Of course the viewer only sees what programme editors want us to see and perhaps there is some serious PR work going on here from the Hancock camp, but DJ Chris Moyles (another camp mate) hit the nail on the head, when he asked: "what is he sorry for?"
As Christians we are all about forgiveness. It’s drilled into us. Jesus told us to forgive, so we should do the same.
However, one can’t help but wonder if Hancock is after ‘cheap forgiveness’? Is he just hoping for a quick re-acceptance from the public, while building a foundation for the next stage of his career, all the while not really acknowledging the depth of pain that has been caused by his actions?
Jesus’ message on forgiveness is clear. He implores those listening in Luke 6, not to judge or condemn; to forgive and likewise it will be given to you. Sat alongside a bereaved family, stuck in their grief and anger, these words set an almost impossible target. It is not right that people died alone in hospital beds unable even to see their nurses faces, obscured by PPE; it is not right that some sat at a loved one’s funeral alone in a pew because that was what we were told to do; it is not right that Hancock broke his own ‘guidance’ while many suffered; and is it right that he can be swanning about on a trivial (sorry Ant & Dec) TV show, trying to rebuild his career while many find it hard not to be angry and unforgiving?
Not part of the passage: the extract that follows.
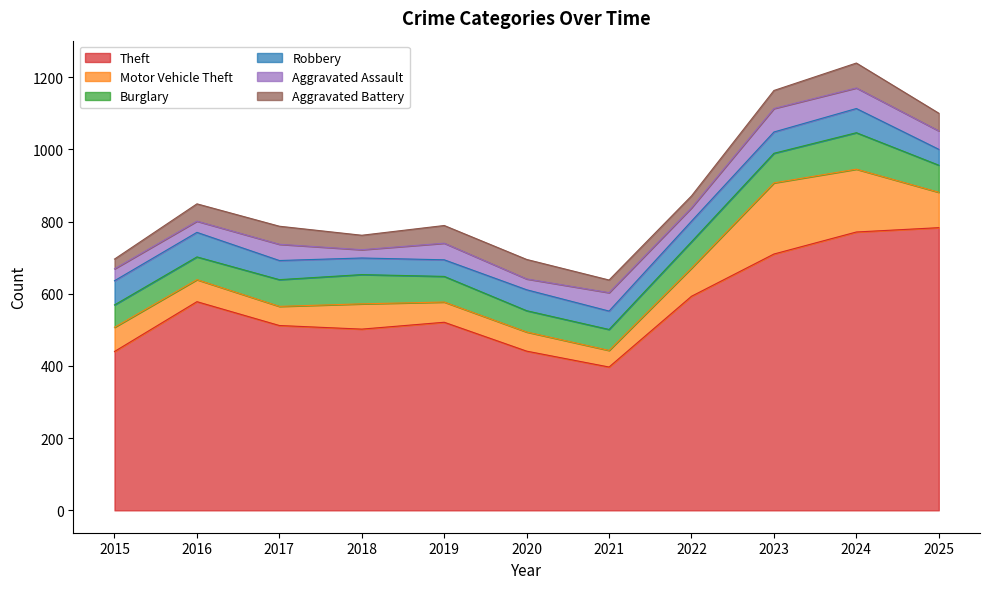

In Robbery, how many points are higher than both neighbors (excluding endpoints)?

3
Ultimately, it is God’s forgiveness that matters. 1 John 1 reminds us that if we confess our sins, we will be forgiven by the faithful one. If not, we are deceiving ourselves.
Only Matt Hancock will know whether his plea was delivered with integrity or not. Is he really seeking the freedom to be able to walk free of all that he has done wrong, knowing that utter sense of relief, of love and redemption? And if he is, would we really begrudge him that?
I wonder though, if actually we might be forgiven for not being able to allow him that just yet.